Chronological Thread 
  • From: "Sriram Gopalan" <Sriram.Gopalan AT agile.com>
  • To: "Ralph Johnson" <johnson AT cs.uiuc.edu>, "Pascal Costanza" <pascal AT p-cos.net>
  • Cc: Mike Beedle <beedlem AT e-architects.com>, patterns-discussion AT cs.uiuc.edu
  • Subject: RE: [patterns-discussion] Pattern-Oriented Programming
  • Date: Mon, 25 Oct 2004 09:42:11 -0700
  • List-archive: <http://mail.cs.uiuc.edu/pipermail/patterns-discussion>
  • List-id: General talk about software patterns <patterns-discussion.cs.uiuc.edu>

A week away from the presidential elections, I couldn't help but see the
similarities between that and the topic under discussion.
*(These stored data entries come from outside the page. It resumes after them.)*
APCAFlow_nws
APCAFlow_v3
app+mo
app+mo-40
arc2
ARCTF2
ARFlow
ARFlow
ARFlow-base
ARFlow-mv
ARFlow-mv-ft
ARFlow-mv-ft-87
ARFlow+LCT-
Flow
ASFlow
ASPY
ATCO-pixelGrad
For most (application) software companies today, there are only two options
for programming languages - J2EE and .NET. Neither of these are
programming languages, but try telling that to the marketing folks!

- Sriram Gopalan

-----Original Message-----
From: Ralph Johnson
[mailto:johnson AT cs.uiuc.edu]
Sent: Monday, October 25, 2004 4:56 AM
To: Pascal Costanza
Cc: Mike Beedle;
patterns-discussion AT cs.uiuc.edu
Subject: Re: [patterns-discussion] Pattern-Oriented Programming


On 10/25/04 2:18 AM, "Pascal Costanza"
<pascal AT p-cos.net>
wrote:

>> This is a typical story. Why do people take successful systems in
>> Lisp (or Smalltalk, or ...) and rewrite them in much more boring and less
>> powerful languages? We need to understand this if we want to make the
>> world
>> safe for powerful languages.
>
> Because they make uninformed decisions. ...
>
> Edi Weitz from Hamburg asked for Lisp programmers one or two years ago
> in comp.lang.lisp if people were interested to move to Hamburg for
> continuing a Lisp job in case he is hit by a bus. He has gotten about 15
> responses from all over the world, which convinced his client to indeed
> use Lisp for a project.
>
> We Lispers and Smalltalkers tend to argue from technical grounds and the
> technical advantages of our preferred languages over other languages.
> However, these decisions are typically based purely on grounds of
> popularity (because they presumably get more - think "cheaper" -
> programmers then). Because of that we have to think on two levels at the
> same time, the technical and the social level. We foremostly have to
> provide new arguments on the latter, the former is already set.

I agree, the main reasons these languages aren't used are social rather than
technical. Programmers must become more aware of social factors.